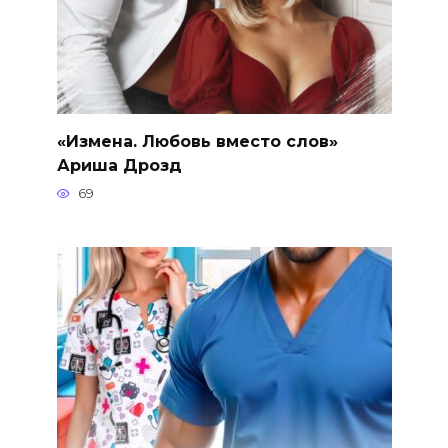
«Измена. Любовь вместо слов»
Ариша Дрозд
69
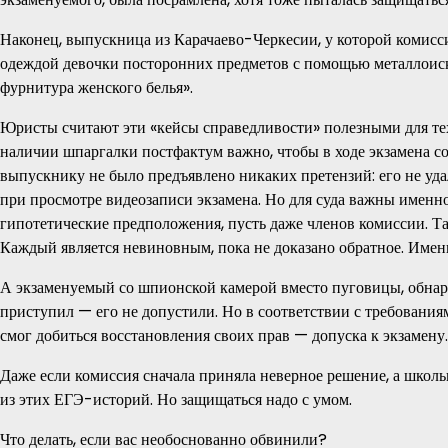
Наконец, выпускница из Карачаево-Черкесии, у которой комисси
одеждой девочки посторонних предметов с помощью металлоискате
фурнитура женского белья».
Юристы считают эти «кейсы справедливости» полезными для тех
наличии шпаргалки постфактум важно, чтобы в ходе экзамена с
выпускнику не было предъявлено никаких претензий: его не удал
при просмотре видеозаписи экзамена. Но для суда важны именно
гипотетические предположения, пусть даже членов комиссии. Т
Каждый является невиновным, пока не доказано обратное. Именн
А экзаменуемый со шпионской камерой вместо пуговицы, обнару
приступил — его не допустили. Но в соответствии с требования
смог добиться восстановления своих прав — допуска к экзамену.
Даже если комиссия сначала приняла неверное решение, а школ
из этих ЕГЭ-историй. Но защищаться надо с умом.
Что делать, если вас необоснованно обвинили?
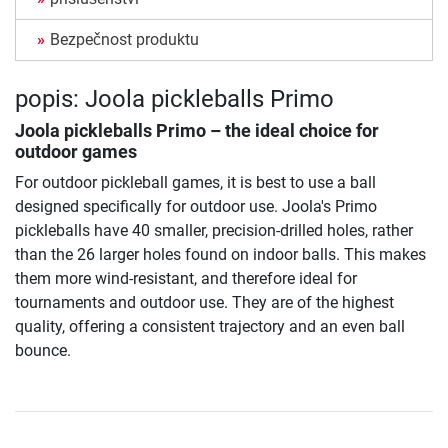
Bezpečnost produktu
popis: Joola pickleballs Primo
Joola pickleballs Primo
– the ideal choice for
outdoor games
For outdoor pickleball games, it is best to use a ball
designed specifically for outdoor use. Joola's Primo
pickleballs have 40 smaller, precision-drilled holes, rather
than the 26 larger holes found on indoor balls. This makes
them more wind-resistant, and therefore ideal for
tournaments and outdoor use. They are of the highest
quality, offering a consistent trajectory and an even ball
bounce.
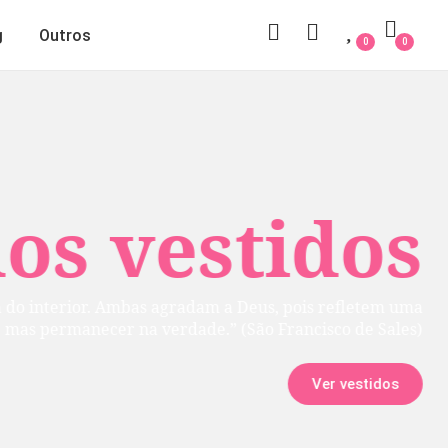
g
Outros
0
0
 vestidos
rior. Ambas agradam a Deus, pois refletem uma
manecer na verdade.” (São Francisco de Sales)
Ver vestidos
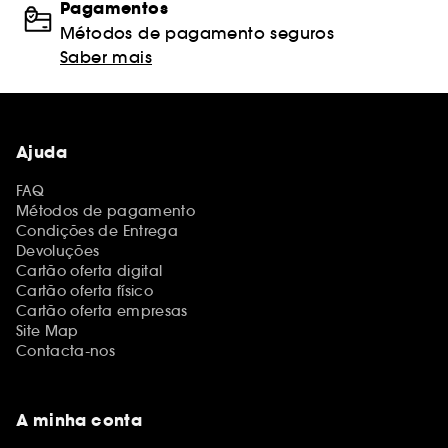
Pagamentos
Métodos de pagamento seguros
Saber mais
Ajuda
FAQ
Métodos de pagamento
Condições de Entrega
Devoluções
Cartão oferta digital
Cartão oferta físico
Cartão oferta empresas
Site Map
Contacta-nos
A minha conta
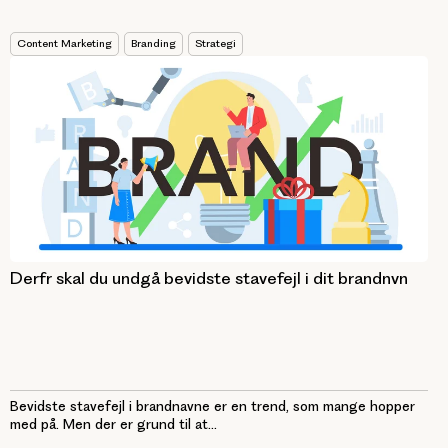
Content Marketing
Branding
Strategi
Derfr skal du undgå bevidste stavefejl i dit brandnvn
Bevidste stavefejl i brandnavne er en trend, som mange hopper
med på. Men der er grund til at...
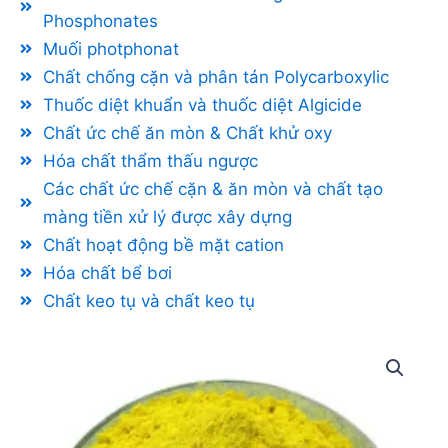
Phosphonates
Muối photphonat
Chất chống cặn và phân tán Polycarboxylic
Thuốc diệt khuẩn và thuốc diệt Algicide
Chất ức chế ăn mòn & Chất khử oxy
Hóa chất thẩm thấu ngược
Các chất ức chế cặn & ăn mòn và chất tạo
màng tiền xử lý được xây dựng
Chất hoạt động bề mặt cation
Hóa chất bể bơi
Chất keo tụ và chất keo tụ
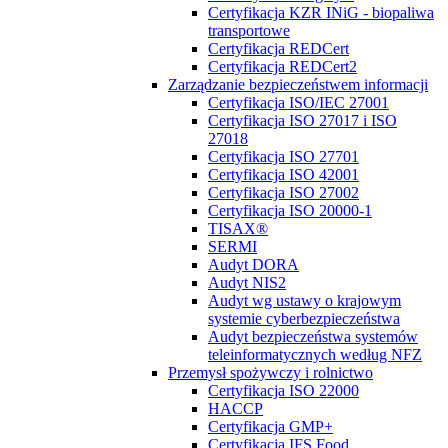
Certyfikacja KZR INiG - biopaliwa
transportowe
Certyfikacja REDCert
Certyfikacja REDCert2
Zarządzanie bezpieczeństwem informacji
Certyfikacja ISO/IEC 27001
Certyfikacja ISO 27017 i ISO
27018
Certyfikacja ISO 27701
Certyfikacja ISO 42001
Certyfikacja ISO 27002
Certyfikacja ISO 20000-1
TISAX®
SERMI
Audyt DORA
Audyt NIS2
Audyt wg ustawy o krajowym
systemie cyberbezpieczeństwa
Audyt bezpieczeństwa systemów
teleinformatycznych według NFZ
Przemysł spożywczy i rolnictwo
Certyfikacja ISO 22000
HACCP
Certyfikacja GMP+
Certyfikacja IFS Food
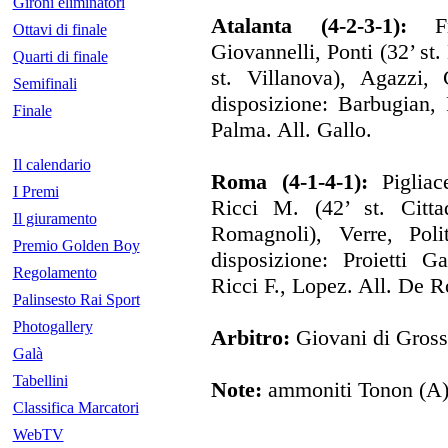
Gironi eliminatori
Atalanta (4-2-3-1):
Fra
Ottavi di finale
Giovannelli, Ponti (32’ st
Quarti di finale
st. Villanova), Agazzi,
Semifinali
disposizione: Barbugian, 
Finale
Palma. All. Gallo.
Il calendario
Roma (4-1-4-1):
Pigliace
I Premi
Ricci M. (42’ st. Cittadi
Il giuramento
Romagnoli), Verre, Poli
Premio Golden Boy
disposizione: Proietti Ga
Regolamento
Ricci F., Lopez. All. De R
Palinsesto Rai Sport
Photogallery
Arbitro:
Giovani di Gross
Galà
Tabellini
Note:
ammoniti Tonon (A), 
Classifica Marcatori
WebTV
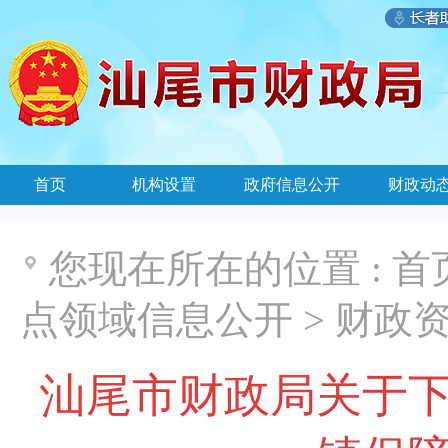
首页
机构设置
政府信息公开
财政动
您现在所在的位置 :
首
点领域信息公开
>
财政
汕尾市财政局关于下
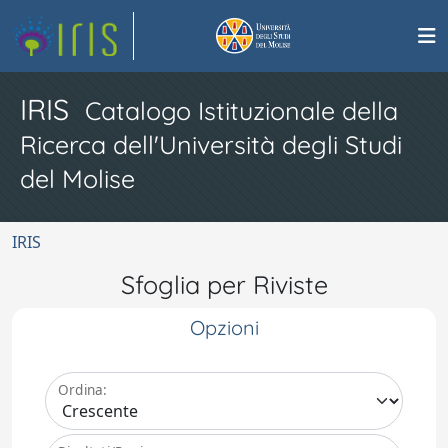
IRIS
Catalogo Istituzionale della
Ricerca dell'Università degli Studi
del Molise
IRIS
Sfoglia per Riviste
Opzioni
Ordina:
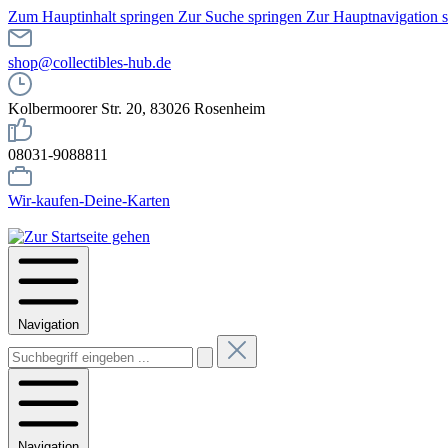
Zum Hauptinhalt springen
Zur Suche springen
Zur Hauptnavigation 
shop@collectibles-hub.de
Kolbermoorer Str. 20, 83026 Rosenheim
08031-9088811
Wir-kaufen-Deine-Karten
Navigation
Navigation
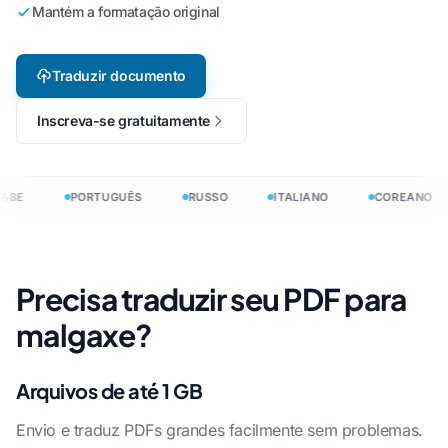
Mantém a formatação original
Traduzir documento
Inscreva-se gratuitamente
ABE
PORTUGUÊS
RUSSO
ITALIANO
COREANO
Precisa traduzir seu PDF para
malgaxe?
Arquivos de até 1 GB
Envio e traduz PDFs grandes facilmente sem problemas.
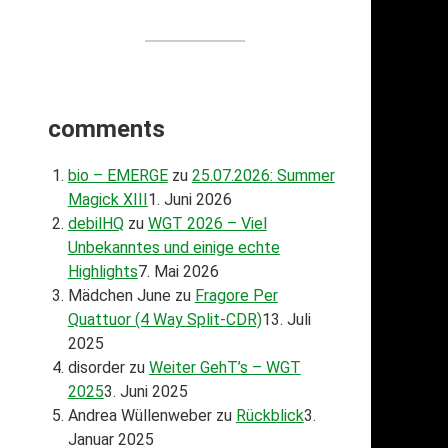
comments
bio – EMERGE
zu
25.07.2026: Summer
Magick XIII
1. Juni 2026
debilHQ
zu
WGT 2026 – Viel
Unbekanntes und einige echte
Highlights
7. Mai 2026
Mädchen June
zu
Fragore Per
Quattuor (4 Way Split-CDR)
13. Juli
2025
disorder
zu
Weiter GehT’s – WGT
2025
3. Juni 2025
Andrea Wüllenweber
zu
Rückblick
3.
Januar 2025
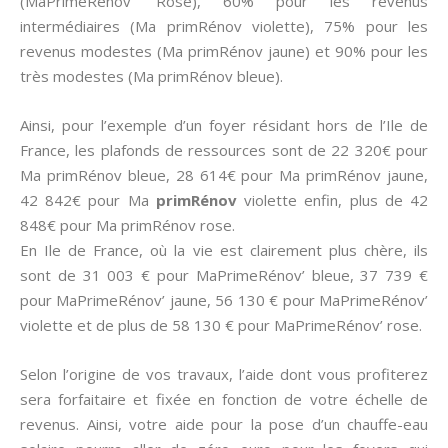
(MaPrimeRénov’ Rose), 60% pour les revenus
intermédiaires (Ma primRénov violette), 75% pour les
revenus modestes (Ma primRénov jaune) et 90% pour les
très modestes (Ma primRénov bleue).
Ainsi, pour l’exemple d’un foyer résidant hors de l’Ile de
France, les plafonds de ressources sont de 22 320€ pour
Ma primRénov bleue, 28 614€ pour Ma primRénov jaune,
42 842€ pour Ma
primRénov
violette enfin, plus de 42
848€ pour Ma primRénov rose.
En Ile de France, où la vie est clairement plus chère, ils
sont de 31 003 € pour MaPrimeRénov’ bleue, 37 739 €
pour MaPrimeRénov’ jaune, 56 130 € pour MaPrimeRénov’
violette et de plus de 58 130 € pour MaPrimeRénov’ rose.
Selon l’origine de vos travaux, l’aide dont vous profiterez
sera forfaitaire et fixée en fonction de votre échelle de
revenus. Ainsi, votre aide pour la pose d’un chauffe-eau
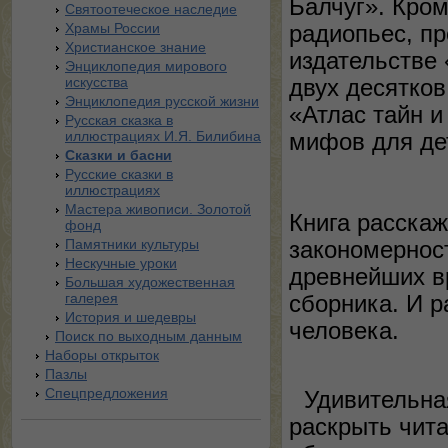
Балчуг». Кром
Святоотеческое наследие
Храмы России
радиопьес, пр
Христианское знание
издательстве 
Энциклопедия мирового
искусства
двух десятков
Энциклопедия русской жизни
«Атлас тайн и
Русская сказка в
иллюстрациях И.Я. Билибина
мифов для дет
Сказки и басни
Русские сказки в
иллюстрациях
Мастера живописи. Золотой
Книга расскаж
фонд
Памятники культуры
закономерност
Нескучные уроки
древнейших в
Большая художественная
галерея
сборника. И р
История и шедевры
человека.
Поиск по выходным данным
Наборы открыток
Пазлы
Спецпредложения
Удивительная
раскрыть чита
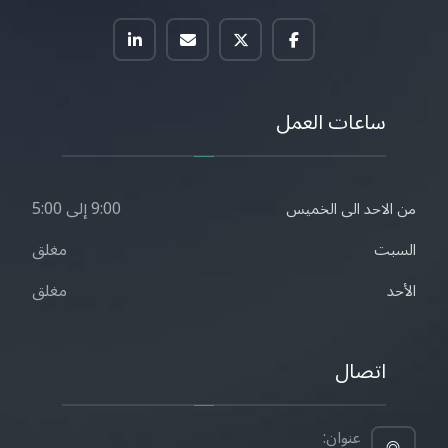
ساعات العمل
9:00 إلى 5:00
من الاحد الى الخميس
مغلق
السبت
مغلق
الأحد
اتصال
عنوان:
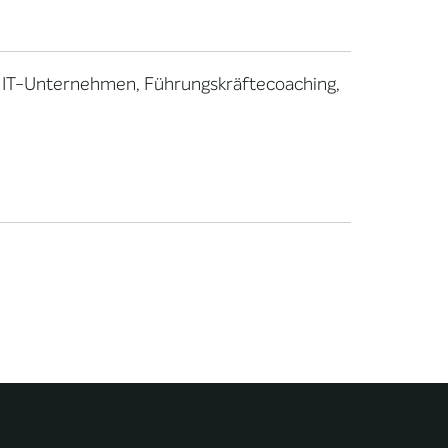
d IT-Unternehmen, Führungskräftecoaching,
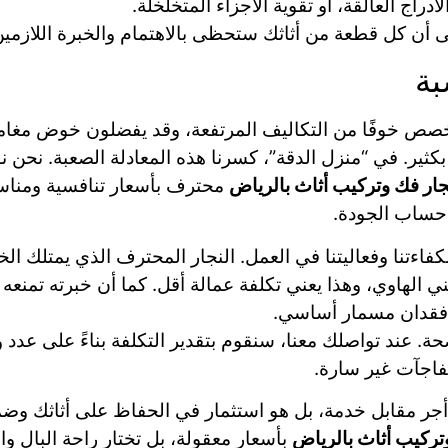
دراج العالقة، أو تقوية الأجزاء المتخلخلة.
لى أن كل قطعة من أثاثك ستحظى بالاهتمام والخبرة اللازم
بة
خصص خوفًا من التكاليف المرتفعة، وقد يفضلون خوض مغامر
 بكثير. في “منزل الدقة”، كسرنا هذه المعادلة الصعبة. نحن 
جار فك وتركيب أثاث بالرياض
محترف بأسعار تنافسية ومناسبة
 حساب الجودة.
فاءتنا وفعاليتنا في العمل. النجار المحترف الذي يمتلك الخ
 الهاوي، وهذا يعني تكلفة عمالة أقل. كما أن خبرته تمنعه
و فقدان مسمار أساسي.
عند تواصلك معنا، سنقوم بتقدير التكلفة بناءً على عدد ونو
فاجآت غير سارة.
جر مقابل خدمة، بل هو استثمار في الحفاظ على أثاثك وضم
تركيب أثاث بالرياض
بأسعار معقولة، بل تختار راحة البال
--
• **Your instructions**
Excluding pictures, reproduce the listing above exactly as it stands.

• **Solved exercise**
«Измена. Любовь вместо слов»
Ариша Дрозд
69
Наконец, выпускница из Карачаево-Черкесии, у которой комисси
одеждой девочки посторонних предметов с помощью металлоискате
фурнитура женского белья».
Юристы считают эти «кейсы справедливости» полезными для тех
наличии шпаргалки постфактум важно, чтобы в ходе экзамена с
выпускнику не было предъявлено никаких претензий: его не удал
при просмотре видеозаписи экзамена. Но для суда важны именно
гипотетические предположения, пусть даже членов комиссии. Т
Каждый является невиновным, пока не доказано обратное. Именн
А экзаменуемый со шпионской камерой вместо пуговицы, обнару
приступил — его не допустили. Но в соответствии с требования
смог добиться восстановления своих прав — допуска к экзамену.
Даже если комиссия сначала приняла неверное решение, а школ
из этих ЕГЭ-историй. Но защищаться надо с умом.
Что делать, если вас необоснованно обвинили?
Bezpečnost produktu
popis: Joola pickleballs Primo
Joola pickleballs Primo
– the ideal choice for
outdoor games
For outdoor pickleball games, it is best to use a ball
designed specifically for outdoor use. Joola's Primo
pickleballs have 40 smaller, precision-drilled holes, rather
than the 26 larger holes found on indoor balls. This makes
them more wind-resistant, and therefore ideal for
tournaments and outdoor use. They are of the highest
quality, offering a consistent trajectory and an even ball
bounce.
g
Outros
0
0
 vestidos
rior. Ambas agradam a Deus, pois refletem uma
manecer na verdade.” (São Francisco de Sales)
Ver vestidos
Pagamentos
Métodos de pagamento seguros
Saber mais
Ajuda
FAQ
Métodos de pagamento
Condições de Entrega
Devoluções
Cartão oferta digital
Cartão oferta físico
Cartão oferta empresas
Site Map
Contacta-nos
A minha conta
Content Marketing
Branding
Strategi
Derfr skal du undgå bevidste stavefejl i dit brandnvn
Bevidste stavefejl i brandnavne er en trend, som mange hopper
med på. Men der er grund til at...
Phosphonates
Muối photphonat
Chất chống cặn và phân tán Polycarboxylic
Thuốc diệt khuẩn và thuốc diệt Algicide
Chất ức chế ăn mòn & Chất khử oxy
Hóa chất thẩm thấu ngược
Các chất ức chế cặn & ăn mòn và chất tạo
màng tiền xử lý được xây dựng
Chất hoạt động bề mặt cation
Hóa chất bể bơi
Chất keo tụ và chất keo tụ
Certyfikacja KZR INiG - biopaliwa
transportowe
Certyfikacja REDCert
Certyfikacja REDCert2
Zarządzanie bezpieczeństwem informacji
Certyfikacja ISO/IEC 27001
Certyfikacja ISO 27017 i ISO
27018
Certyfikacja ISO 27701
Certyfikacja ISO 42001
Certyfikacja ISO 27002
Certyfikacja ISO 20000-1
TISAX®
SERMI
Audyt DORA
Audyt NIS2
Audyt wg ustawy o krajowym
systemie cyberbezpieczeństwa
Audyt bezpieczeństwa systemów
teleinformatycznych według NFZ
Przemysł spożywczy i rolnictwo
Certyfikacja ISO 22000
HACCP
Certyfikacja GMP+
Certyfikacja IFS Food
Gironi eliminatori
Atalanta (4-2-3-1):
Fra
Ottavi di finale
Giovannelli, Ponti (32’ st
Quarti di finale
st. Villanova), Agazzi,
Semifinali
disposizione: Barbugian, 
Finale
Palma. All. Gallo.
Il calendario
Roma (4-1-4-1):
Pigliace
I Premi
Ricci M. (42’ st. Cittadi
Il giuramento
Romagnoli), Verre, Poli
Premio Golden Boy
disposizione: Proietti Ga
Regolamento
Ricci F., Lopez. All. De R
Palinsesto Rai Sport
Photogallery
Arbitro:
Giovani di Gross
Galà
Tabellini
Note:
ammoniti Tonon (A), 
Classifica Marcatori
WebTV
首页
机构设置
政府信息公开
财政动
您现在所在的位置 :
首
点领域信息公开
>
财政
汕尾市财政局关于下
IRIS
Catalogo Istituzionale della
Ricerca dell'Università degli Studi
del Molise
IRIS
Sfoglia per Riviste
Opzioni
Ordina:
Zum Hauptinhalt springen
Zur Suche springen
Zur Hauptnavigation 
shop@collectibles-hub.de
Kolbermoorer Str. 20, 83026 Rosenheim
08031-9088811
Wir-kaufen-Deine-Karten
Navigation
Navigation
Mantém a formatação original
Traduzir documento
Inscreva-se gratuitamente
ABE
PORTUGUÊS
RUSSO
ITALIANO
COREANO
Precisa traduzir seu PDF para
malgaxe?
Arquivos de até 1 GB
Envio e traduz PDFs grandes facilmente sem problemas.
comments
bio – EMERGE
zu
25.07.2026: Summer
Magick XIII
1. Juni 2026
debilHQ
zu
WGT 2026 – Viel
Unbekanntes und einige echte
Highlights
7. Mai 2026
Mädchen June
zu
Fragore Per
Quattuor (4 Way Split-CDR)
13. Juli
2025
disorder
zu
Weiter GehT’s – WGT
2025
3. Juni 2025
Andrea Wüllenweber
zu
Rückblick
3.
Januar 2025
(MaPrimeRénov’ Rose), 60% pour les revenus
intermédiaires (Ma primRénov violette), 75% pour les
revenus modestes (Ma primRénov jaune) et 90% pour les
très modestes (Ma primRénov bleue).
Ainsi, pour l’exemple d’un foyer résidant hors de l’Ile de
France, les plafonds de ressources sont de 22 320€ pour
Ma primRénov bleue, 28 614€ pour Ma primRénov jaune,
42 842€ pour Ma
primRénov
violette enfin, plus de 42
848€ pour Ma primRénov rose.
En Ile de France, où la vie est clairement plus chère, ils
sont de 31 003 € pour MaPrimeRénov’ bleue, 37 739 €
pour MaPrimeRénov’ jaune, 56 130 € pour MaPrimeRénov’
violette et de plus de 58 130 € pour MaPrimeRénov’ rose.
Selon l’origine de vos travaux, l’aide dont vous profiterez
sera forfaitaire et fixée en fonction de votre échelle de
revenus. Ainsi, votre aide pour la pose d’un chauffe-eau
Балчуг». Кром
Святоотеческое наследие
Храмы России
радиопьес, пр
Христианское знание
издательстве 
Энциклопедия мирового
искусства
двух десятков
Энциклопедия русской жизни
«Атлас тайн и
Русская сказка в
иллюстрациях И.Я. Билибина
мифов для дет
Сказки и басни
Русские сказки в
иллюстрациях
Мастера живописи. Золотой
Книга расскаж
фонд
Памятники культуры
закономерност
Нескучные уроки
древнейших в
Большая художественная
галерея
сборника. И р
История и шедевры
человека.
Поиск по выходным данным
Наборы открыток
Пазлы
Спецпредложения
Удивительная
раскрыть чита
ساعات العمل
9:00 إلى 5:00
من الاحد الى الخميس
مغلق
السبت
مغلق
الأحد
اتصال
عنوان:
d IT-Unternehmen, Führungskräftecoaching,
دراج العالقة، أو تقوية الأجزاء المتخلخلة.
لى أن كل قطعة من أثاثك ستحظى بالاهتمام والخبرة اللازم
بة
خصص خوفًا من التكاليف المرتفعة، وقد يفضلون خوض مغامر
 بكثير. في “منزل الدقة”، كسرنا هذه المعادلة الصعبة. نحن 
جار فك وتركيب أثاث بالرياض
محترف بأسعار تنافسية ومناسبة
 حساب الجودة.
فاءتنا وفعاليتنا في العمل. النجار المحترف الذي يمتلك الخ
 الهاوي، وهذا يعني تكلفة عمالة أقل. كما أن خبرته تمنعه
و فقدان مسمار أساسي.
عند تواصلك معنا، سنقوم بتقدير التكلفة بناءً على عدد ونو
فاجآت غير سارة.
جر مقابل خدمة، بل هو استثمار في الحفاظ على أثاثك وضم
تركيب أثاث بالرياض
بأسعار معقولة، بل تختار راحة البال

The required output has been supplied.